Deeply influenced by comics, anime, and video games, Masriadi employs exaggerated facial expressions and speech bubbles to describe social interaction, reminiscent of Roy Lichtenstein’s own iconic pop art. Comics carry an inherent interactivity and storytelling impulse within them, and King of Lies works to channel this aesthetic, even if the story presented here feels cryptic or abrupt. The bartender employs the slang “bro,” the familiarity of which contradicts the apparent hostility between the two men, highlighting the tension within the narrative. The bartender bears a furrowed brow suggesting he is nervously perplexed, in contrast to the customer’s own undisguised suspicion. Above all, the work demonstrates Masriadi’s discerning eye for behaviourisms and social dynamics, communicating a palpable sense of drama.
The work itself is rendered in muted purple tones, allowing these pitch black figures to come to the fore. The pair’s strikingly black, polished skin and muscular frames are characteristic of Masriadi’s aesthetic, amplifying the severity of their expressions – for the artist, the colour black is emblematic of ‘gravity, momentousness and even perilousness’. Similarly, the bartender’s gleaming skin guides the viewer's attention to the exaggerated muscularity of his arm. Masriadi’s trademark bodies are concave, smooth and imposing, inspired by the visual culture of comic books and video games. However, the characters in King of Lies now seem a parody of masculinity. The two figures are distorted to the point of caricature - the surreal proportion of their enlarged heads contradicts their stocky, cartoonish lower bodies, making their forms uncannily disconcerting. Their big heads serve as visual cues, as Masriadi implicitly questions the egos of these hyper-masculinised figures.
His mastery of portraying male physicality through an instantly recognisable style is evident within this lot. Although the obviously stylised figures may initially appear comedic through their intense facial expressions and proportions, each contour of their faces is made magnified, while the detailing of veins and scars across their skin make them seem increasingly sinister as one moves closer to the canvas.

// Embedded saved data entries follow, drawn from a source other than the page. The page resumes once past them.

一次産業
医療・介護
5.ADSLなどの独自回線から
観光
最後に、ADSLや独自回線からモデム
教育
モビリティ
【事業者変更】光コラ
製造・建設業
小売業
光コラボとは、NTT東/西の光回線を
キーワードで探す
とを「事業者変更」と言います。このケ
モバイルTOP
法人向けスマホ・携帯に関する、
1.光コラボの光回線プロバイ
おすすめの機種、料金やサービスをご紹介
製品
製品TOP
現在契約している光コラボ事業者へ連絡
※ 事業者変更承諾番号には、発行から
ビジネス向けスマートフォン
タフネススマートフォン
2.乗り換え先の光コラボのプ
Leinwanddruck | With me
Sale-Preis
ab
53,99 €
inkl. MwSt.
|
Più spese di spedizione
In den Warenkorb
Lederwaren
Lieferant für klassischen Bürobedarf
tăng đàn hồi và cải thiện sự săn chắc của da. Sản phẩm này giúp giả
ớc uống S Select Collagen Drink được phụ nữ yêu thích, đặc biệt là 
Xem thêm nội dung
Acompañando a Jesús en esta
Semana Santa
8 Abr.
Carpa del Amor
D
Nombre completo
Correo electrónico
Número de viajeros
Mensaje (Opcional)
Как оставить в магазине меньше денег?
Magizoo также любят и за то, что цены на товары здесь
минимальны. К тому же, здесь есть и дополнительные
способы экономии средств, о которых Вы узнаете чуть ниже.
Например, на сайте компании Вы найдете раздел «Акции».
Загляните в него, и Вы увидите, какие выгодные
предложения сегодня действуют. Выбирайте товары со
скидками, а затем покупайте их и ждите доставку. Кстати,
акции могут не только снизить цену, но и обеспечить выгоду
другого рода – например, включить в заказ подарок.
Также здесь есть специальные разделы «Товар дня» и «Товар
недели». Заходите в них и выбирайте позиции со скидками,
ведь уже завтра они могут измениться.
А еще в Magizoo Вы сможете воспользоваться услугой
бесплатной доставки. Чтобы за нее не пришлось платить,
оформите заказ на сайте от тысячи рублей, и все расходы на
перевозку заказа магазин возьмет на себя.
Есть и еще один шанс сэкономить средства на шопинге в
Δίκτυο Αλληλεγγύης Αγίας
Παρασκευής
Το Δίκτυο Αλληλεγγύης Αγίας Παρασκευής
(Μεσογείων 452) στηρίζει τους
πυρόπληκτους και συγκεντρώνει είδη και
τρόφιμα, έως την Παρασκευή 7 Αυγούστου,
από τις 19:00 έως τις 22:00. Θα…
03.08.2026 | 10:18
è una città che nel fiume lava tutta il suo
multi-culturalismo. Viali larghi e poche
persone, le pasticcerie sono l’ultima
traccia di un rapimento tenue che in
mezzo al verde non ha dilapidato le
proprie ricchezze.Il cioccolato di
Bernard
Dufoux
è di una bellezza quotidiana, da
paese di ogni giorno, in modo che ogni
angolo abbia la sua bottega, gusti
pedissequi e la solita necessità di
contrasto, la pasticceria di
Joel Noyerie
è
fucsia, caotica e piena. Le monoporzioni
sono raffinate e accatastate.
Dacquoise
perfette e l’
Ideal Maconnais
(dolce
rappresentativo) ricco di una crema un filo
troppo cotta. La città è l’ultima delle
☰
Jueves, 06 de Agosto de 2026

Masriadi’s depictions of the male, blackened body extend to the excessive and the grotesque, deriving both from an obsession with the aesthetics of the muscular, sturdy body as a force of nature, and the potential for human power and strength.
Measuring two metres in height and width, this piece is expansive and grand in size, mimicking the larger-than-life tendencies so present in his work. Even so, the two figures occupy almost the entire visual plane, stretching from the bottom to the top of the canvas. They stand in the immediate foreground, painted close to the canvas’s ‘surface’ to maximize the image’s power and impact, meeting and seizing a viewer into the work. However, due to the hyperbolic scale of their bodies, they now appear hemmed in and enclosed by the rigid frame. As a result, the scene seems claustrophobic, as the men stand a hands-breadth apart, their distrust filling the spaces around them. Bodies and their expressions wholly define space in Masriadi’s pictures, rather than the other way round.
This piece is a unique and exceptional Masriadi work that combines the aesthetics of painting with the drama of comic art. King of Lies employs his unique ability to construct both witty and disquieting confrontational narratives in visual form. In the end, the painting is richly infused with an ambiguity of tone, the dark comic humour of everyday interactions merging with the glimpses of power beneath.
1 TK Sabapathy, Nyoman Masriadi: Reconfiguring the Body, Gajah Gallery, 2010, p.92.